WHAT IS EXPECTED = What you write must be the listing below in full, word for word, minus its pictures.

PROVIDED RECORDS =
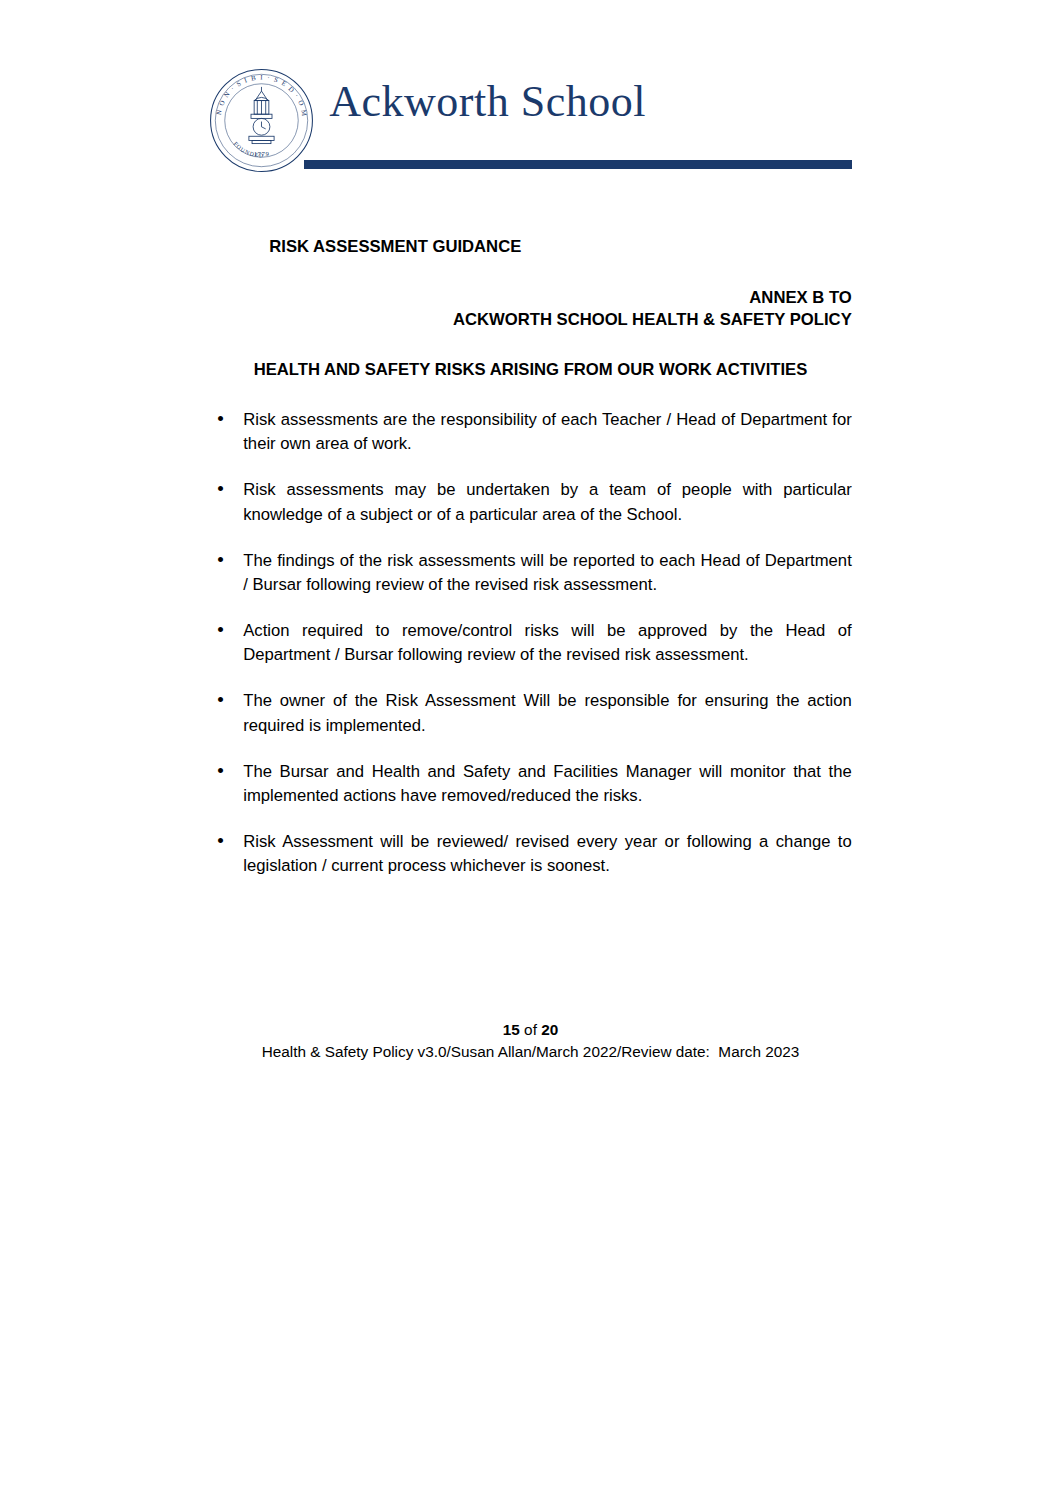N O N · S I B I · S E D · O M N I B U S FOUNDED 1779
Ackworth School
RISK ASSESSMENT GUIDANCE
ANNEX B TO
ACKWORTH SCHOOL HEALTH & SAFETY POLICY
HEALTH AND SAFETY RISKS ARISING FROM OUR WORK ACTIVITIES
Risk assessments are the responsibility of each Teacher / Head of Department for their own area of work.
Risk assessments may be undertaken by a team of people with particular knowledge of a subject or of a particular area of the School.
The findings of the risk assessments will be reported to each Head of Department / Bursar following review of the revised risk assessment.
Action required to remove/control risks will be approved by the Head of Department / Bursar following review of the revised risk assessment.
The owner of the Risk Assessment Will be responsible for ensuring the action required is implemented.
The Bursar and Health and Safety and Facilities Manager will monitor that the implemented actions have removed/reduced the risks.
Risk Assessment will be reviewed/ revised every year or following a change to legislation / current process whichever is soonest.
15 of 20
Health & Safety Policy v3.0/Susan Allan/March 2022/Review date: March 2023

RESPONSE TO THE EXERCISE =
N O N · S I B I · S E D · O M N I B U S FOUNDED 1779
Ackworth School
RISK ASSESSMENT GUIDANCE
ANNEX B TO
ACKWORTH SCHOOL HEALTH & SAFETY POLICY
HEALTH AND SAFETY RISKS ARISING FROM OUR WORK ACTIVITIES
Risk assessments are the responsibility of each Teacher / Head of Department for their own area of work.
Risk assessments may be undertaken by a team of people with particular knowledge of a subject or of a particular area of the School.
The findings of the risk assessments will be reported to each Head of Department / Bursar following review of the revised risk assessment.
Action required to remove/control risks will be approved by the Head of Department / Bursar following review of the revised risk assessment.
The owner of the Risk Assessment Will be responsible for ensuring the action required is implemented.
The Bursar and Health and Safety and Facilities Manager will monitor that the implemented actions have removed/reduced the risks.
Risk Assessment will be reviewed/ revised every year or following a change to legislation / current process whichever is soonest.
15 of 20
Health & Safety Policy v3.0/Susan Allan/March 2022/Review date: March 2023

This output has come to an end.